# ASSIGNED TASK
Bring together all lines of the material below that contain the string "კომენტარი".
+ + +
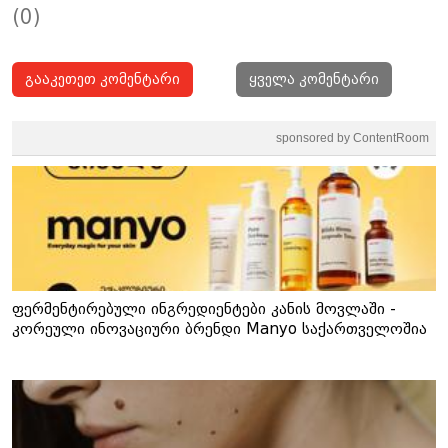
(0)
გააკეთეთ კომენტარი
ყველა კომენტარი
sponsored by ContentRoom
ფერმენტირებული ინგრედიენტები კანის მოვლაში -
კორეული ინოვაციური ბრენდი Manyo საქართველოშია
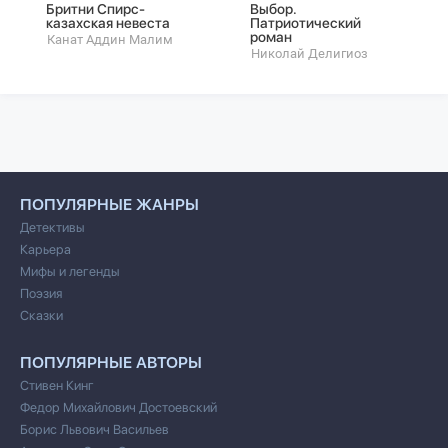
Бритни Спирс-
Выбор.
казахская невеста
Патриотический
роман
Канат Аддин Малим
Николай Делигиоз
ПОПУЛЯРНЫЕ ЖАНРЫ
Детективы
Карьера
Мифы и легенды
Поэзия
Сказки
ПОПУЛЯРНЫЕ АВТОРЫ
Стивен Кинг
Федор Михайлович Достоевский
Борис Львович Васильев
+ + +
# RESPONSE
გააკეთეთ კომენტარი
ყველა კომენტარი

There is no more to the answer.